Concurrency Limiting
When trains execute against remote backends with limited capacity (e.g. AWS Lambda with reserved concurrency), high request volume can cause throttling (HTTP 429), retries, and tail latency. Concurrency limiting prevents this by holding excess requests in-process until a slot opens, matching the concurrency to the actual backend capacity.
Concurrency limits apply only to RUN executions (via ITrainExecutionService.RunAsync). Queue operations are not affected — queueing is a lightweight database write, and the scheduler already has its own MaxActiveJobs and MaxConcurrentDispatch controls.
Configuration
Limits are resolved in priority order:
- Builder override —
ConcurrentRunLimit<TTrain>(int)on the mediator builder - Attribute —
[TraxConcurrencyLimit(int)]on the train class - Global default —
GlobalConcurrentRunLimit(int)on the mediator builder
When both a per-train limit and a global limit are configured, a request must acquire both. The per-train limit prevents slamming one specific backend; the global limit caps total concurrent executions across all trains.
Attribute
Place [TraxConcurrencyLimit] on the concrete train class:
[TraxConcurrencyLimit(15)]
[TraxMutation]
public class ResolveCombatTrain : ServiceTrain<CombatInput, CombatResult>, IResolveCombatTrain
{
// At most 15 concurrent RUN executions
}Builder
Override per-train limits or set a global default in AddMediator:
services.AddTrax(trax => trax
.AddEffects(effects => effects.UsePostgres(config))

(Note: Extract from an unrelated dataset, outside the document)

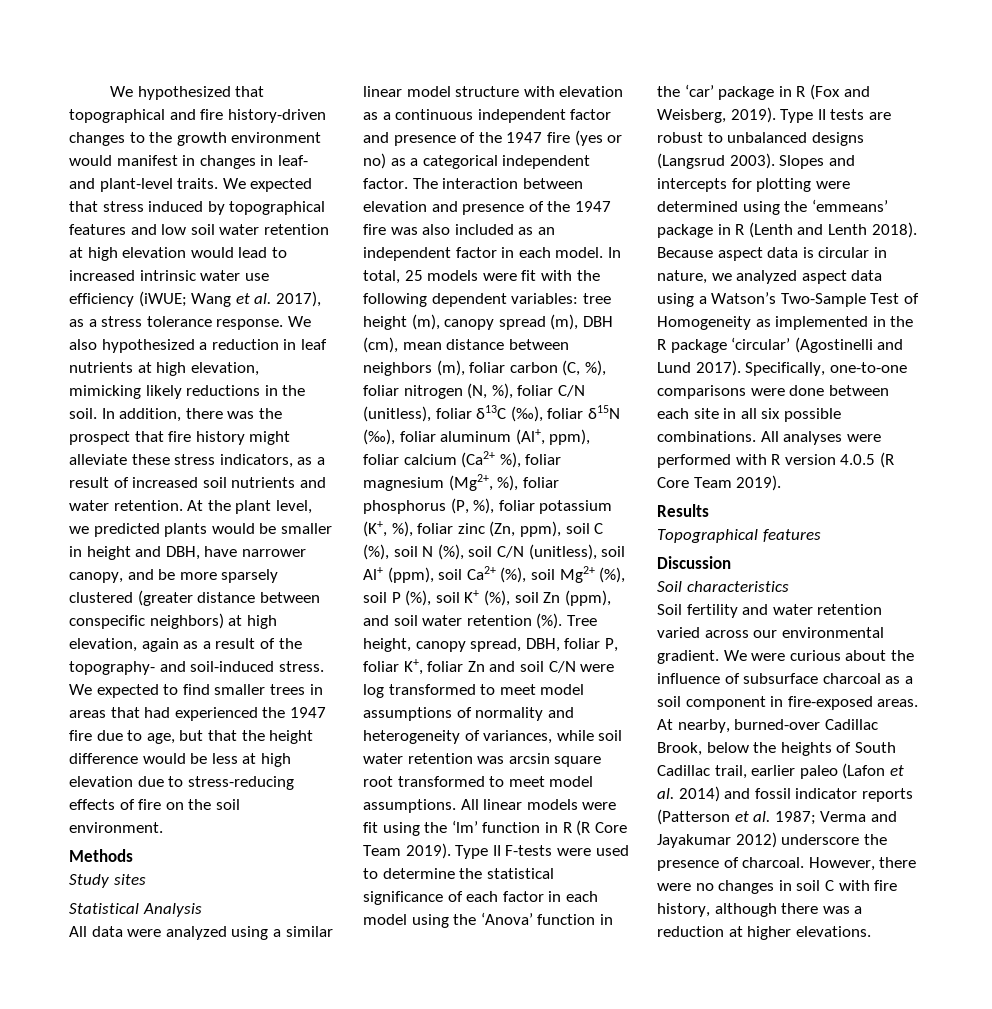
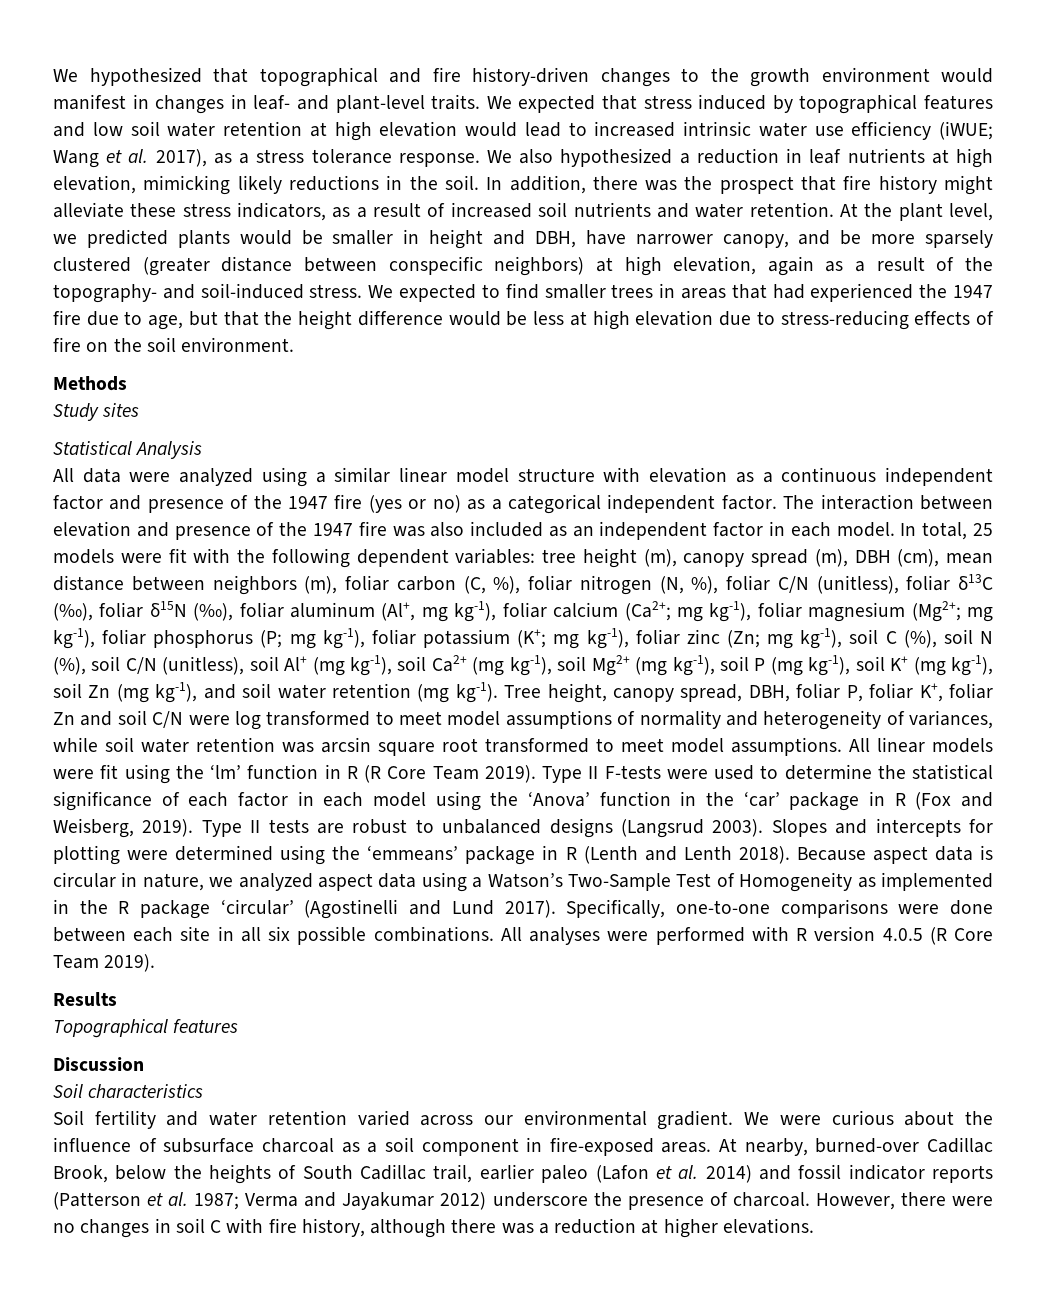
[549,429,591,445] [363,451,562,468] [363,474,559,491] [363,498,613,514] [363,521,561,537] ppm), foliar calcium (Ca2+ %), foliar magnesium (Mg2+, %), foliar phosphorus (P, %), foliar potassium (K+, %), foliar zinc (Zn, ppm), -> [421,601,993,622] [53,628,843,649] mg kg-1), foliar calcium (Ca2+; mg kg-1), foliar magnesium (Mg2+; mg kg-1), foliar phosphorus (P; mg kg-1), foliar potassium (K+; mg kg-1), foliar zinc (Zn; mg kg-1),
[387,566,626,583] [363,590,611,606] (ppm), soil Ca2+ (%), soil Mg2+ (%), soil P (%), soil K+ (%), soil Zn (ppm), -> [312,655,993,676] [53,682,198,703] (mg kg-1), soil Ca2+ (mg kg-1), soil Mg2+ (mg kg-1), soil P (mg kg-1), soil K+ (mg kg-1), soil Zn (mg kg-1),
[536,613,563,629] (%). -> [417,682,498,703] (mg kg-1).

.AddMediator(mediator => mediator
.ScanAssemblies(typeof(Program).Assembly)
.GlobalConcurrentRunLimit(50)
.ConcurrentRunLimit<IResolveCombatTrain>(15)

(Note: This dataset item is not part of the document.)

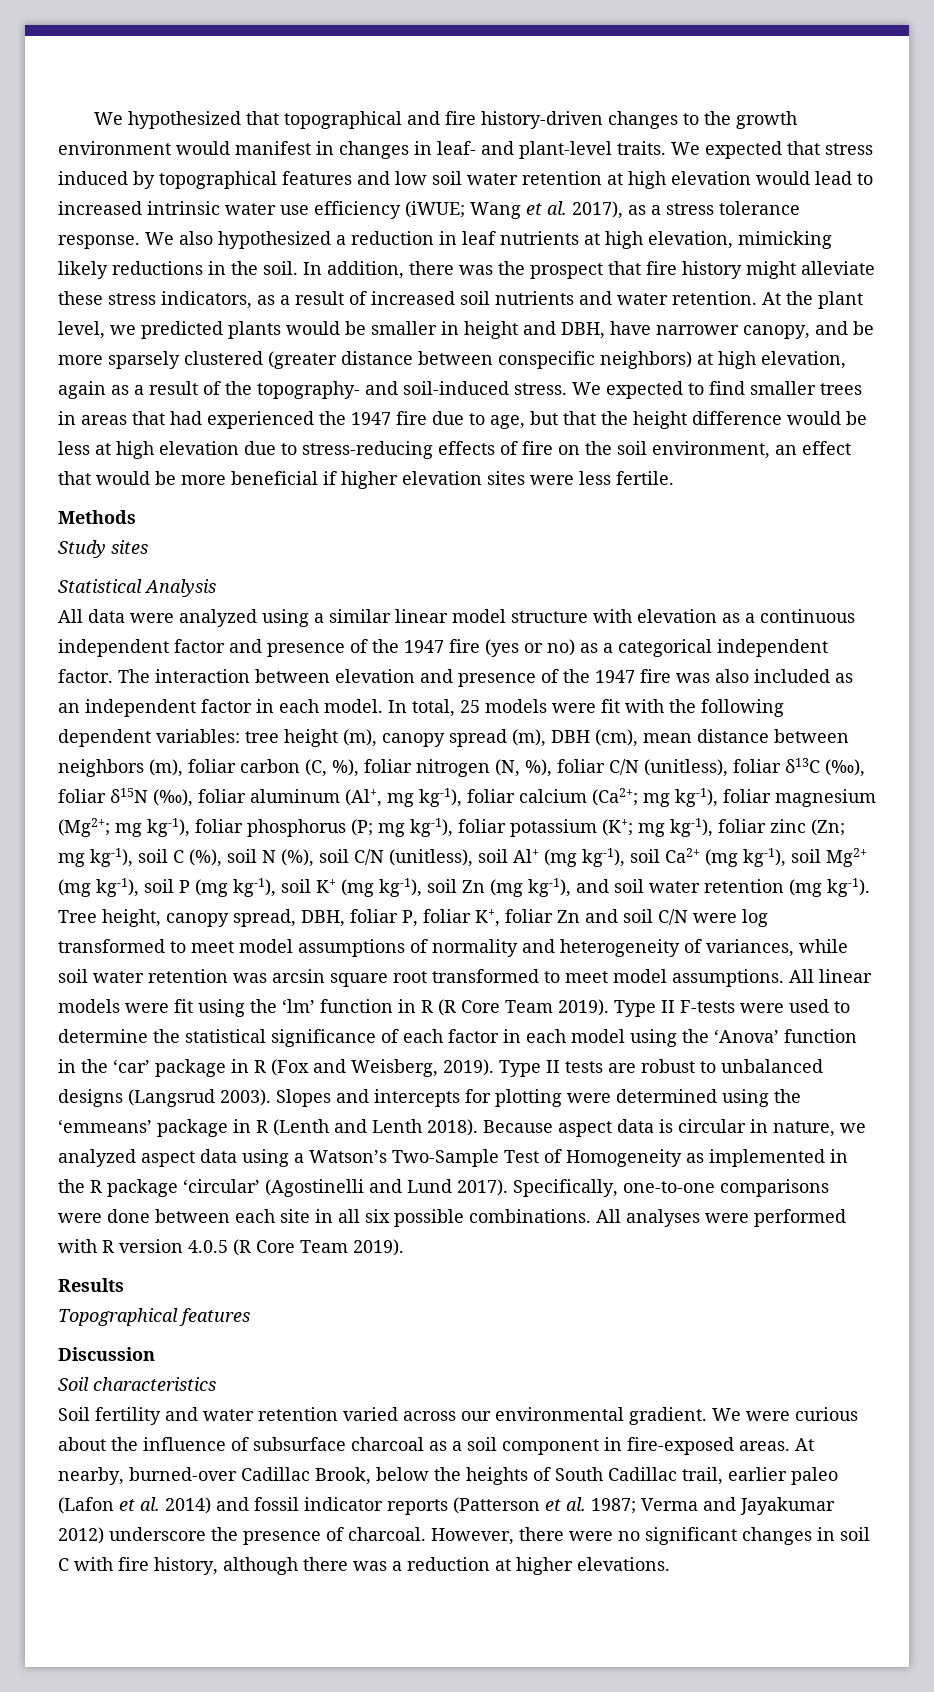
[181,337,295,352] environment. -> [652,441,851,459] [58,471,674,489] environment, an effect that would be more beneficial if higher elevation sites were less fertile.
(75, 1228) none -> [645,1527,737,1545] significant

.ConcurrentRunLimit<ITransferGoldTrain>(10)
)
);| Method | Description |
|---|---|
GlobalConcurrentRunLimit(int) | Maximum concurrent RUN executions across all trains. Default: no limit. |
ConcurrentRunLimit<TTrain>(int) | Maximum concurrent RUN executions for a specific train. Overrides [TraxConcurrencyLimit]. |
Behavior
- Waiting, not rejecting: When the limit is reached, excess requests block (async) until a slot opens. Every request eventually gets a response.
- CancellationToken: If a request is cancelled while waiting for a slot,
OperationCanceledExceptionis thrown immediately. No slot is consumed. - Auth and deserialization first: Authorization and input deserialization happen before acquiring a concurrency slot — no point holding a slot while validating.
- Per-train independence: Each train has its own semaphore. A limit on one train does not affect others (unless both share the global limit).
When to use
| Scenario | Recommendation |
|---|---|
| Lambda with 15 reserved concurrency | [TraxConcurrencyLimit(15)] or ConcurrentRunLimit<TTrain>(15) |
| Shared API with overall capacity budget | GlobalConcurrentRunLimit(50) |
| Mix of local and remote trains | Only annotate remote trains — local trains have no external bottleneck |
| Queue-only trains | Not needed — the scheduler handles dispatch pacing via MaxActiveJobs and MaxConcurrentDispatch |
Interaction with HTTP retry
Concurrency limiting and HTTP retry are complementary:
- Concurrency limiting prevents oversubscription proactively — fewer requests hit the backend simultaneously
- HTTP retry handles transient failures reactively — catches 429/502/503 that slip through
With both in place, the concurrency limit prevents most throttling, and the retry layer handles edge cases (e.g. cold starts, brief capacity fluctuations).